SUPPLIED INFORMATION
━━━━━━━━

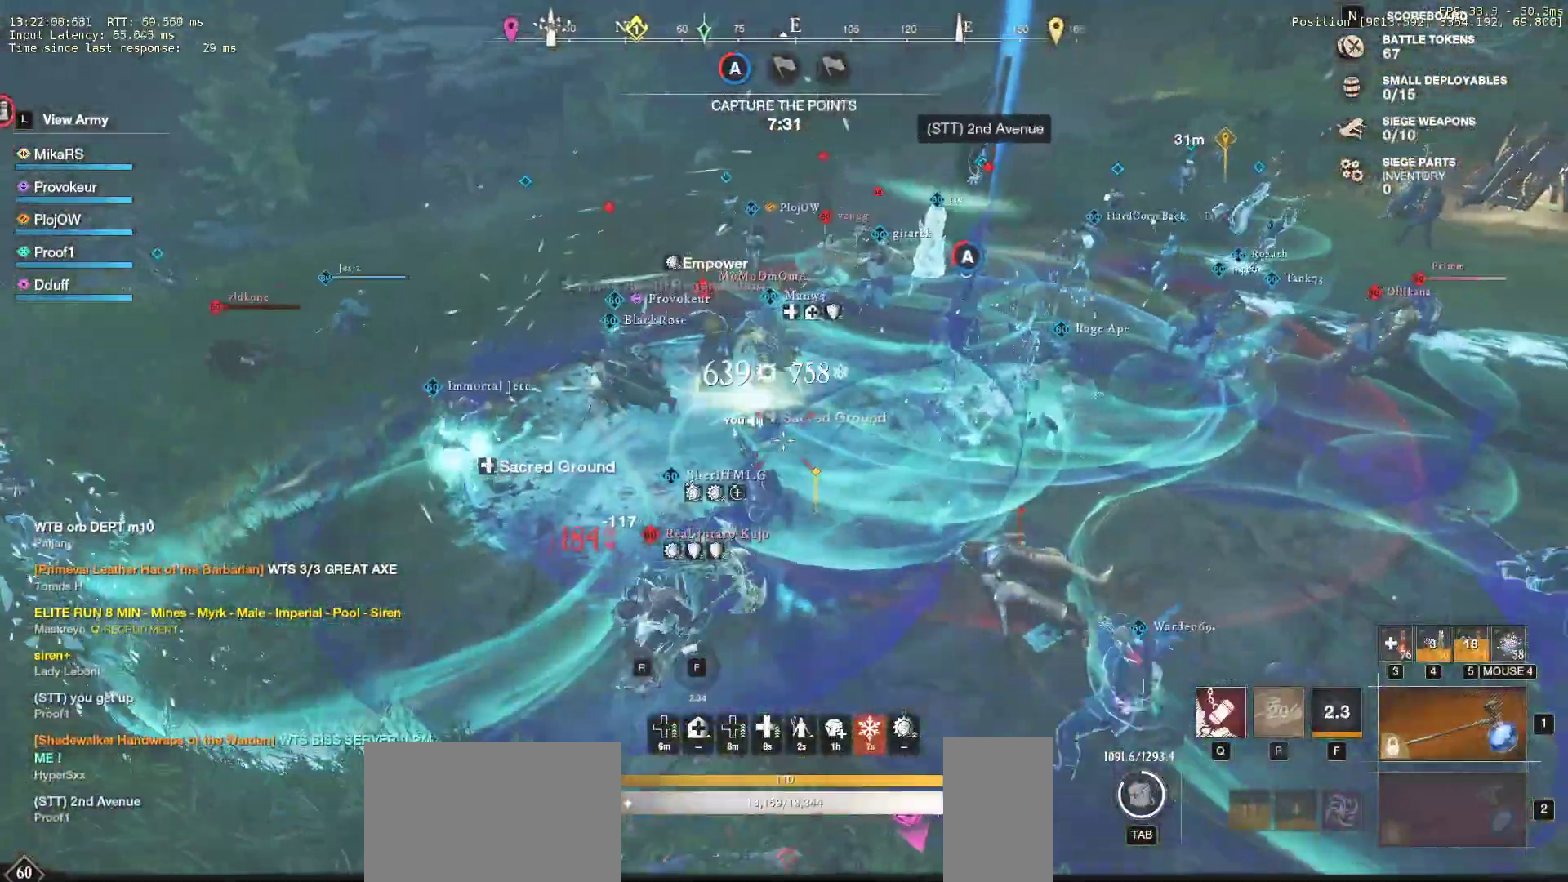
{"keys": ["a", "shift", "w"], "mouse": [], "events": [[33, "shift", "up"], [100, "shift", "down"], [267, "shift", "up"], [483, "shift", "down"]]}
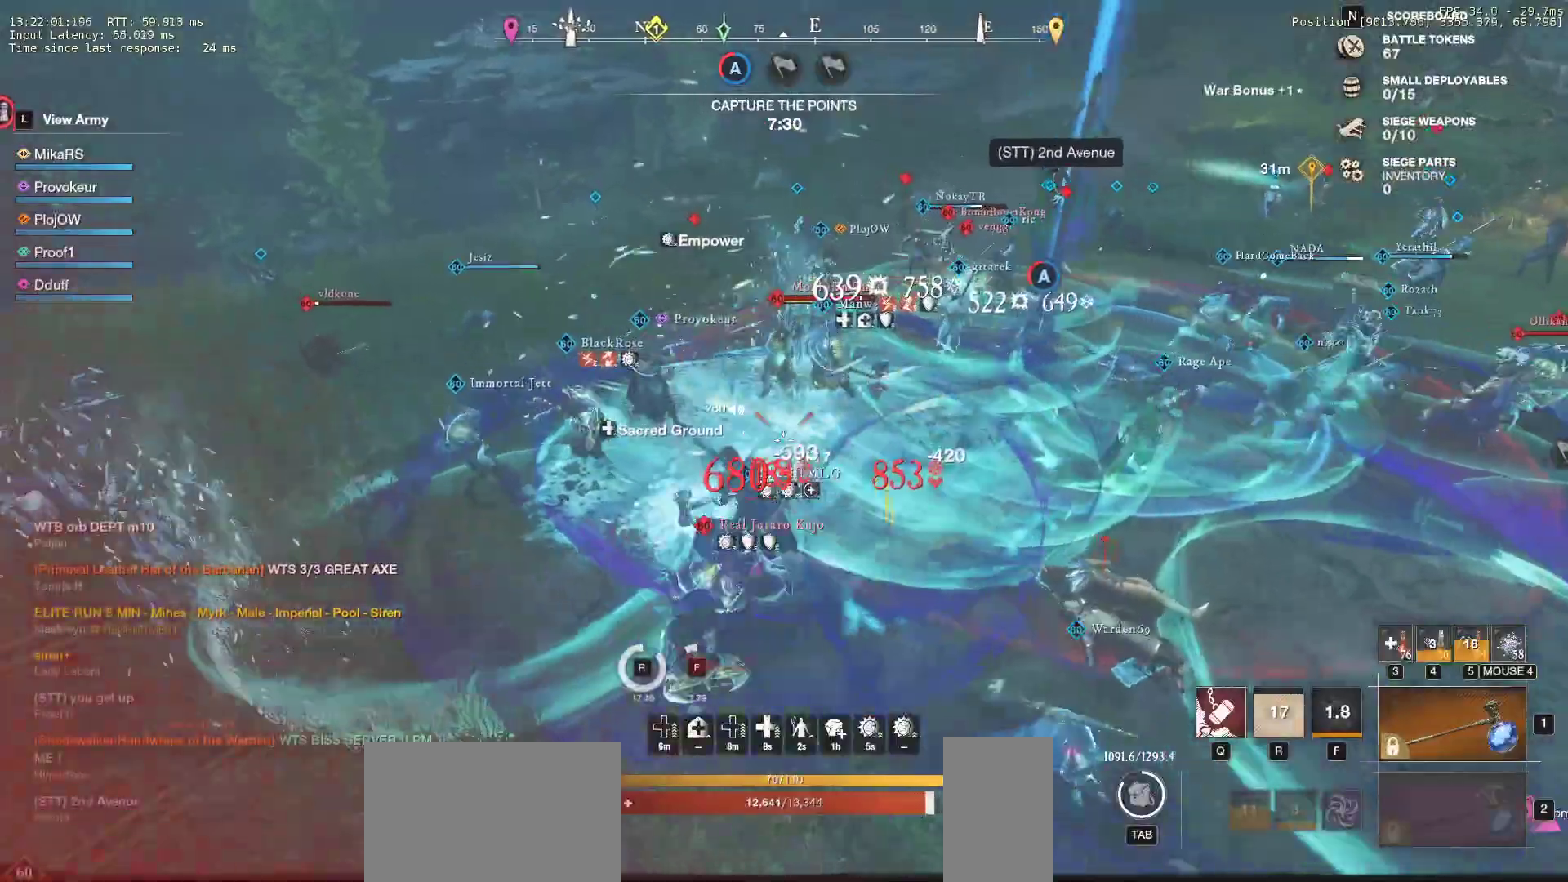
{"keys": ["a", "w"], "mouse": [], "events": [[183, "shift", "up"], [267, "shift", "down"], [433, "shift", "up"]]}
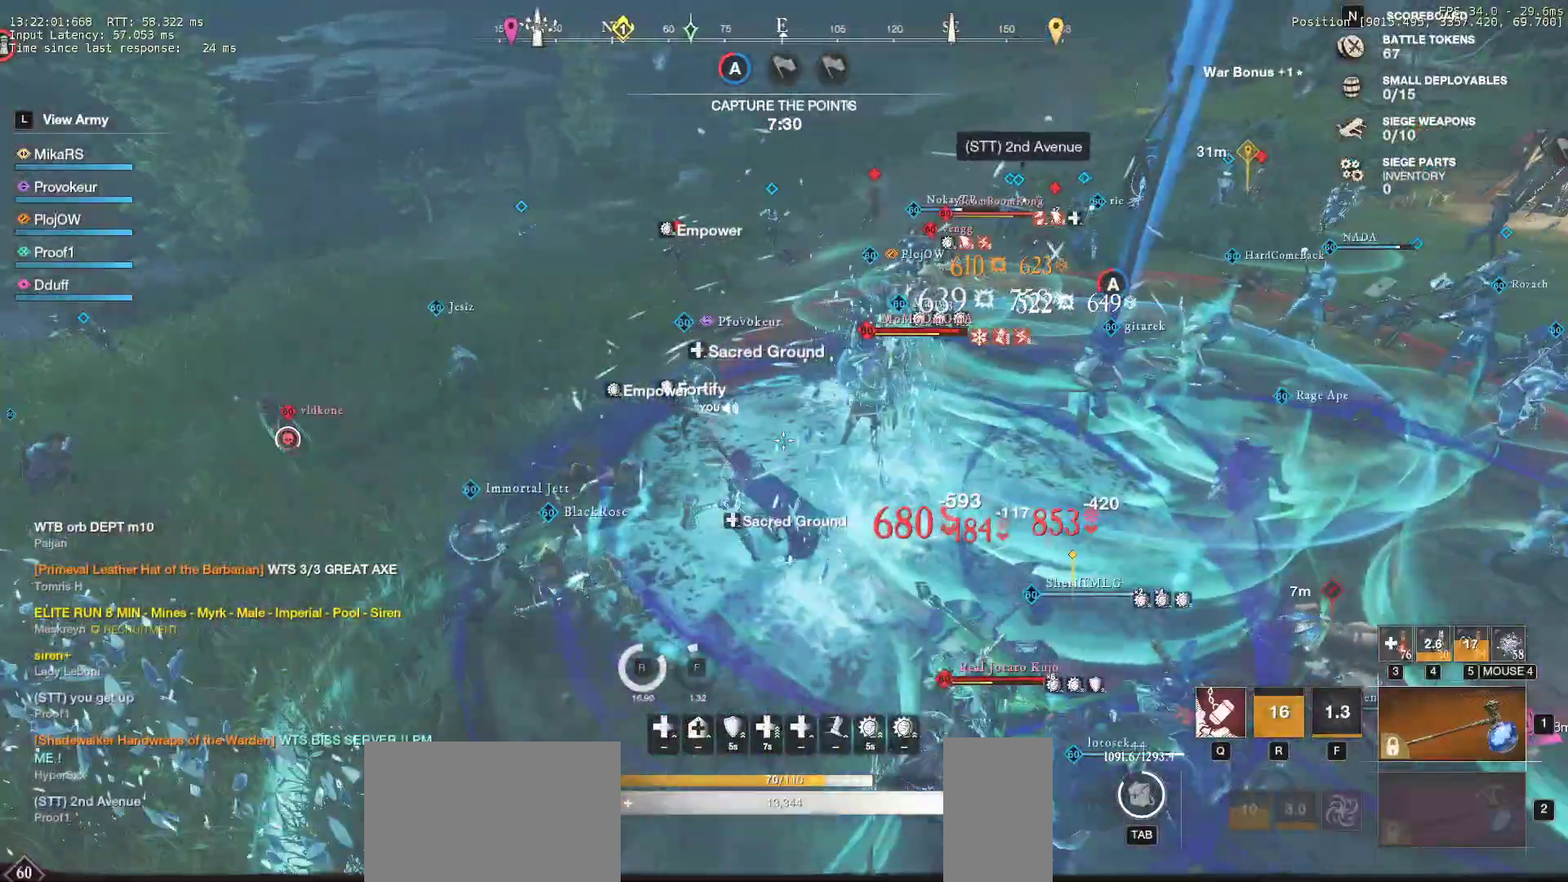
{"keys": ["a"], "mouse": [], "events": [[150, "w", "up"]]}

━━━━━━━━

EXERCISE PROMPT
Where a picture appears in the listing above, skip it and set down all the rest exactly.

SOLUTION
{"keys": ["a", "shift", "w"], "mouse": [], "events": [[33, "shift", "up"], [100, "shift", "down"], [267, "shift", "up"], [483, "shift", "down"]]}
{"keys": ["a", "w"], "mouse": [], "events": [[183, "shift", "up"], [267, "shift", "down"], [433, "shift", "up"]]}
{"keys": ["a"], "mouse": [], "events": [[150, "w", "up"]]}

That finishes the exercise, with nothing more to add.